**Aufgabe 1:**
Gib einen Teil des Textausschnitts zum Jubiläum „70 Jahre Hessen“ wortgetreu wieder. Fang bei den Worten „Die Feierlichkeiten zum“ an und hör nach „Landes gestellt hat.“ auf.
**Aufgabe 2:**
Wo haben Axel Wintermeyer und Norbert Kartmann laut dem Textausschnitt das Festprogramm vorgestellt?
#### Textausschnitt ####
Die Feierlichkeiten zum Jubiläum „70 Jahre Hessen“ steuern ihrem Höhepunkt entgegen. Das abwechslungsreiche Veranstaltungsjahr mündet in die zentralen Feierlichkeiten am 30. November und 1. Dezember 2016. An diesem Tag wird dem Inkrafttreten der Verfassung und damit der offiziellen Gründung des Landes am 1. Dezember 1946 gedacht. Das Festprogramm hat der Chef der Hessischen Staatskanzlei, Staatsminister Axel Wintermeyer, heute gemeinsam mit Landtagspräsident Norbert Kartmann im Wiesbadener Staatstheater vorgestellt. Das Theater war 1946 Tagungsort des Beratenden Landesausschusses, der die Weichen für den demokratischen Aufbau des neuen Landes gestellt hat.

„Die Bildung des Landes Hessen durch die amerikanische Militärregierung am 19. September 1945, nur vier Monate nach dem Ende des Zweiten Weltkrieges und der Befreiung vom Nationalsozialismus, war ein Akt, der mit einem immensen Vertrauensvorschuss verbunden war – des Vertrauens in die Fähigkeiten der Bürgerinnen und Bürger, sich vom Ungeist der Vergangenheit zu lösen und eine freie, mitmenschliche Gesellschaft und ein demokratisches, rechtsstaatliches Land aufzubauen. Die US-Amerikaner haben damit die helfende Hand ausgestreckt, die die Bürgerinnen und Bürger dankend annahmen und sich mit einer Volksabstimmung am 1. Dezember 1946 eine neue Verfassung gaben – das demokratische Land Hessen war geboren. Der Beginn einer bemerkenswerten Landesgeschichte“, erinnerte Staatsminister Wintermeyer.
#### Bereitgestellte Angaben ####
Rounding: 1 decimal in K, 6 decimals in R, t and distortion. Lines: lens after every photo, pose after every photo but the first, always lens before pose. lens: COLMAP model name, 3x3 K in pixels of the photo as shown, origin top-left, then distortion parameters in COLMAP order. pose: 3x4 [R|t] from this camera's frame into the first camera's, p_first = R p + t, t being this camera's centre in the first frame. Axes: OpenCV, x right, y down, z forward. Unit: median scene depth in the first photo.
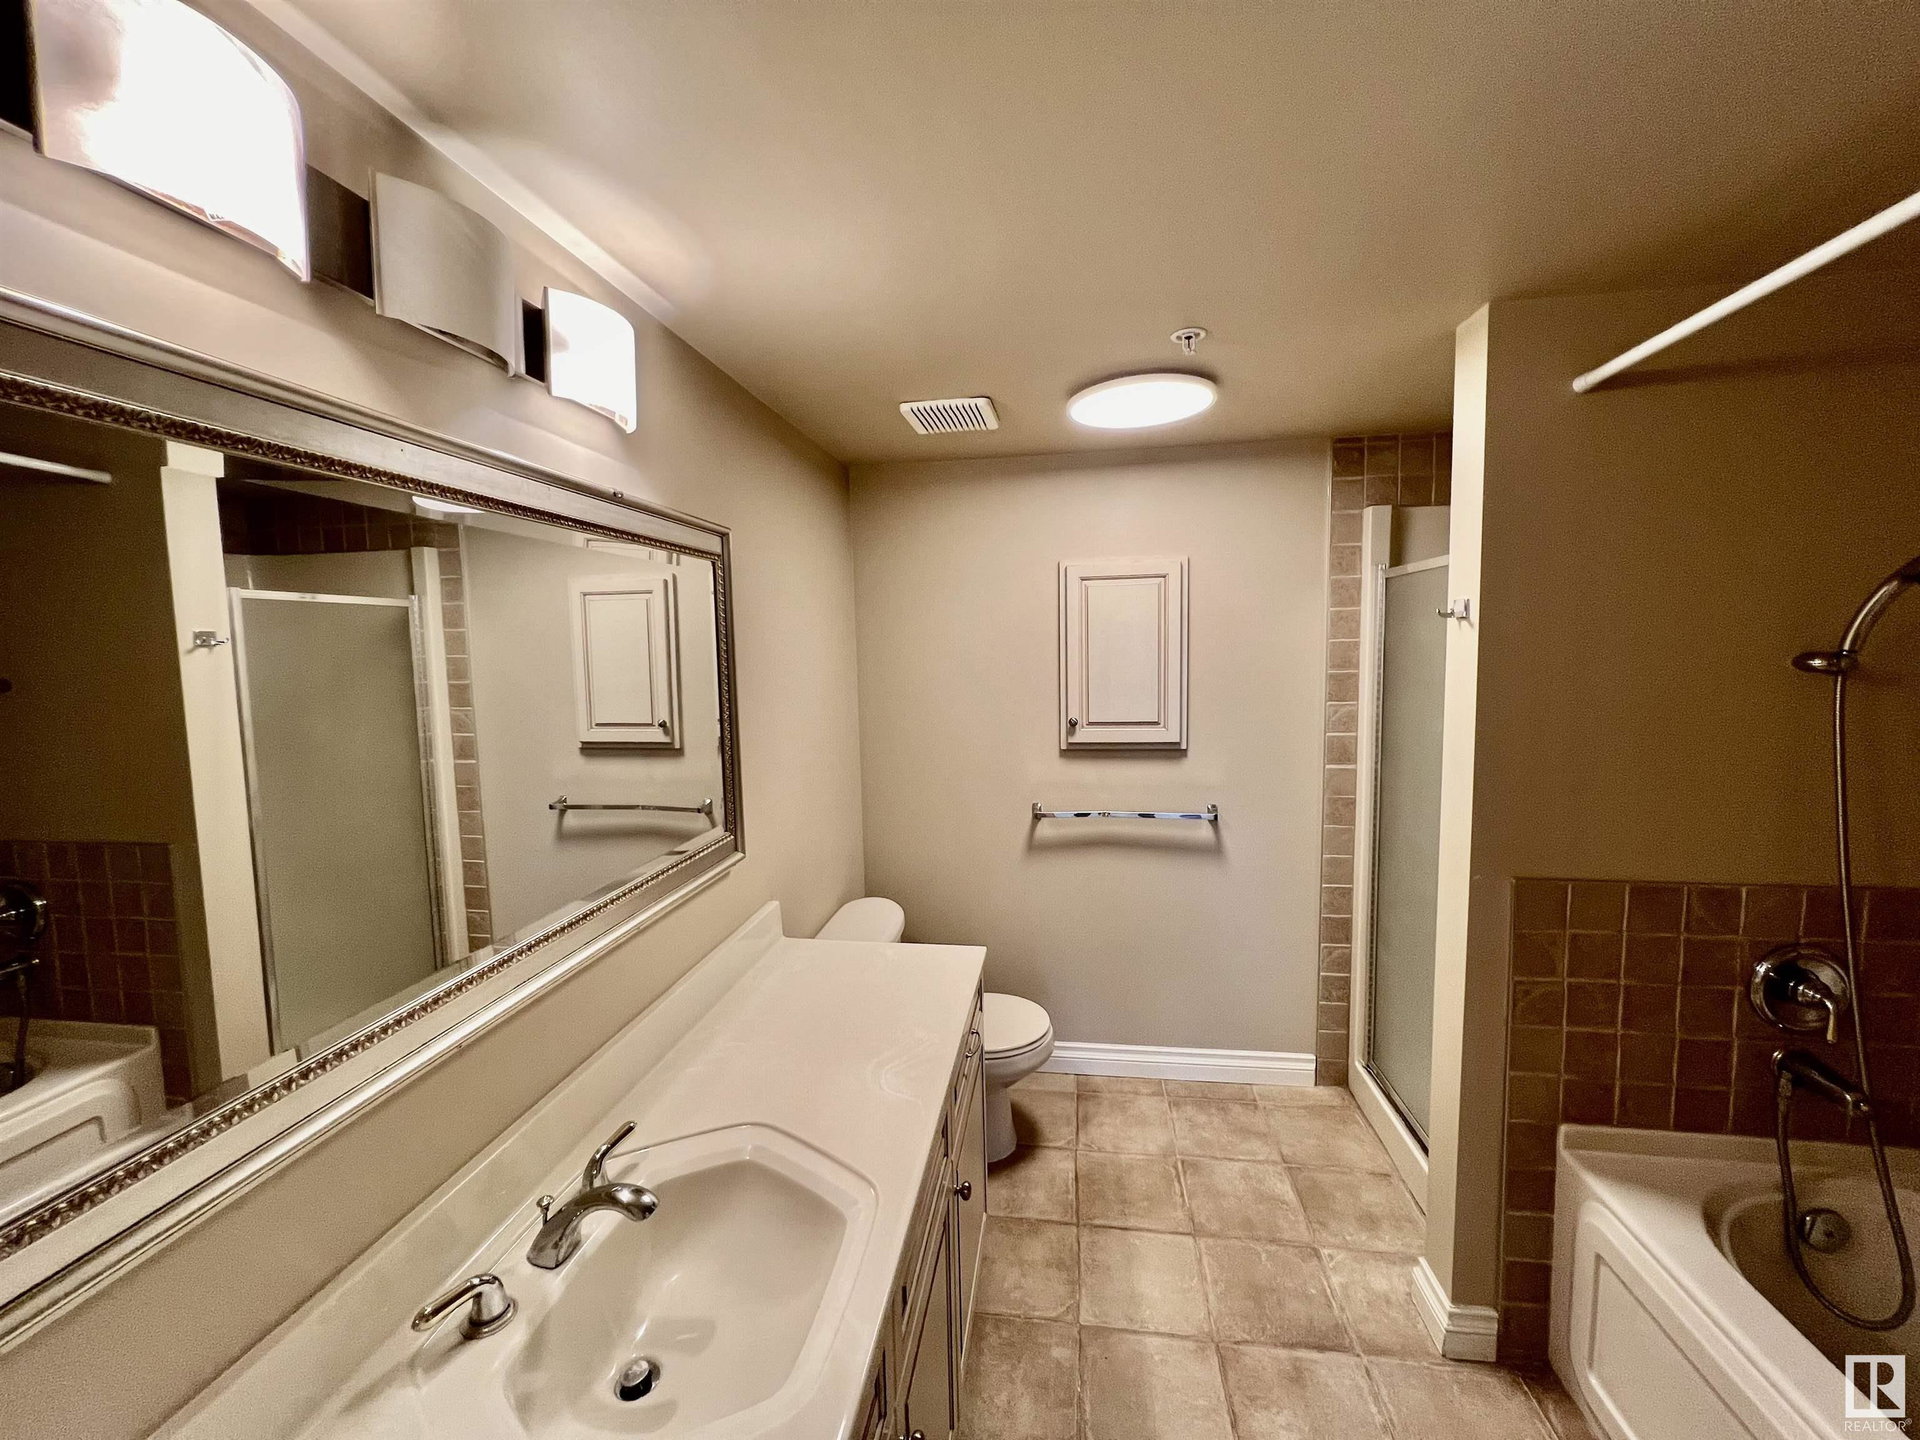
lens RADIAL K [[766.2, 0, 958.1], [0, 766.2, 715.8], [0, 0, 1]] dist [-0.001588, 0.000285]
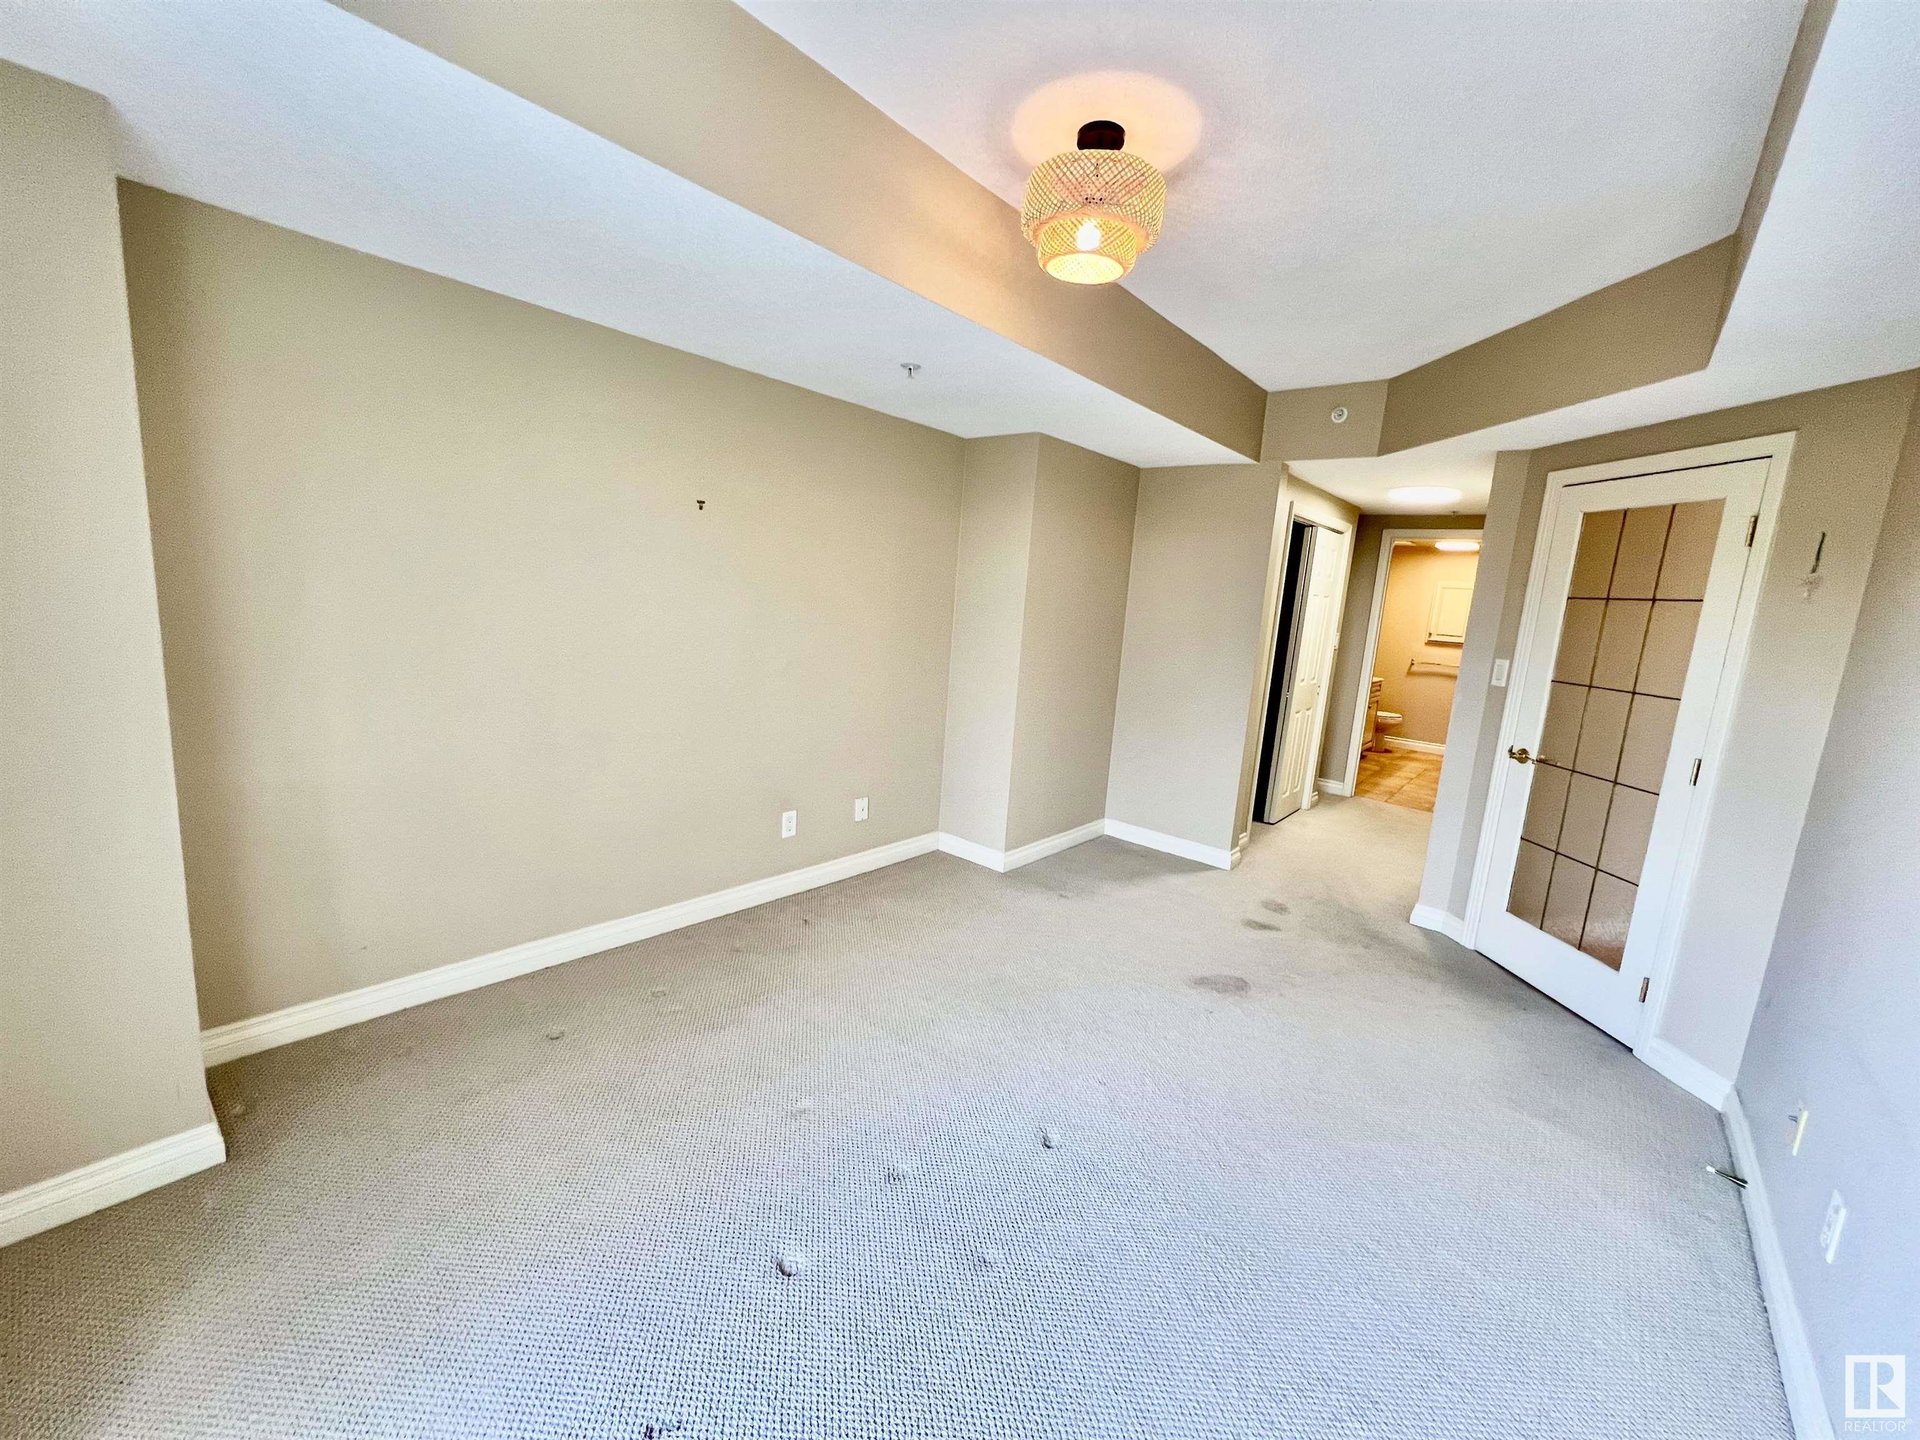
lens RADIAL K [[767.5, 0, 957.4], [0, 767.5, 714.6], [0, 0, 1]] dist [-0.002501, 0.001024]
pose [[0.846041, 0.162204, -0.507843, 0.170769], [-0.130739, 0.986628, 0.097323, 0.302767], [0.516839, -0.015944, 0.855934, -2.870024]]
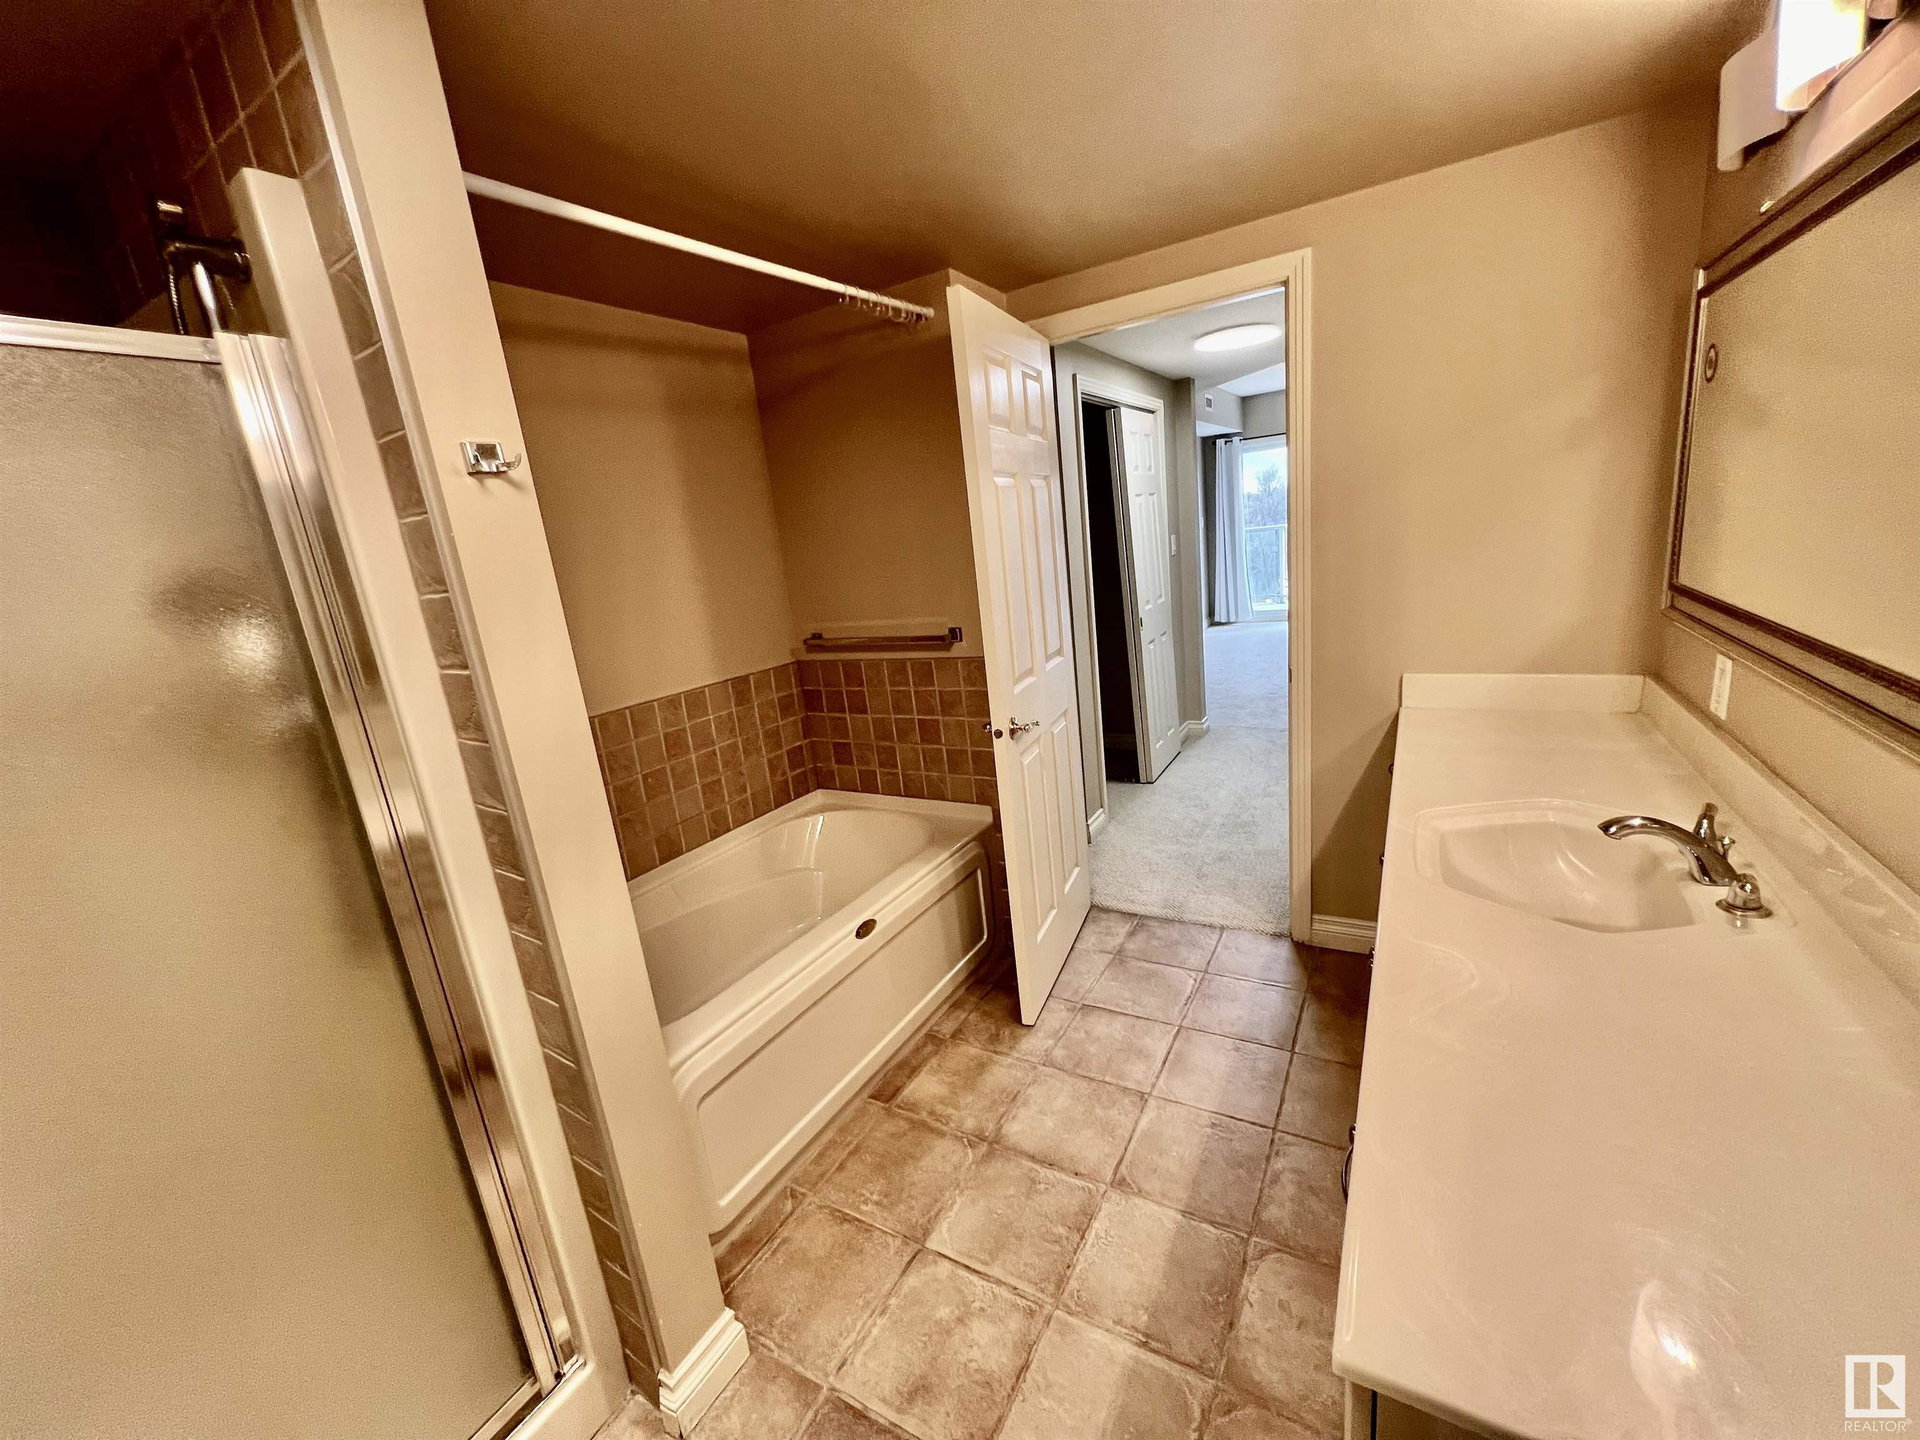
lens RADIAL K [[769.4, 0, 956.6], [0, 769.4, 720.8], [0, 0, 1]] dist [-0.000665, 0.000066]
pose [[-0.920727, 0.022776, 0.389543, 0.042604], [0.156069, 0.936463, 0.314132, -0.046015], [-0.357637, 0.350026, -0.865781, 0.953252]]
####
**Antwortfeld 1:**
Die Feierlichkeiten zum Jubiläum „70 Jahre Hessen“ steuern ihrem Höhepunkt entgegen. Das abwechslungsreiche Veranstaltungsjahr mündet in die zentralen Feierlichkeiten am 30. November und 1. Dezember 2016. An diesem Tag wird dem Inkrafttreten der Verfassung und damit der offiziellen Gründung des Landes am 1. Dezember 1946 gedacht. Das Festprogramm hat der Chef der Hessischen Staatskanzlei, Staatsminister Axel Wintermeyer, heute gemeinsam mit Landtagspräsident Norbert Kartmann im Wiesbadener Staatstheater vorgestellt. Das Theater war 1946 Tagungsort des Beratenden Landesausschusses, der die Weichen für den demokratischen Aufbau des neuen Landes gestellt hat.

**Antwortfeld 2:**
Im Wiesbadener Staatstheater.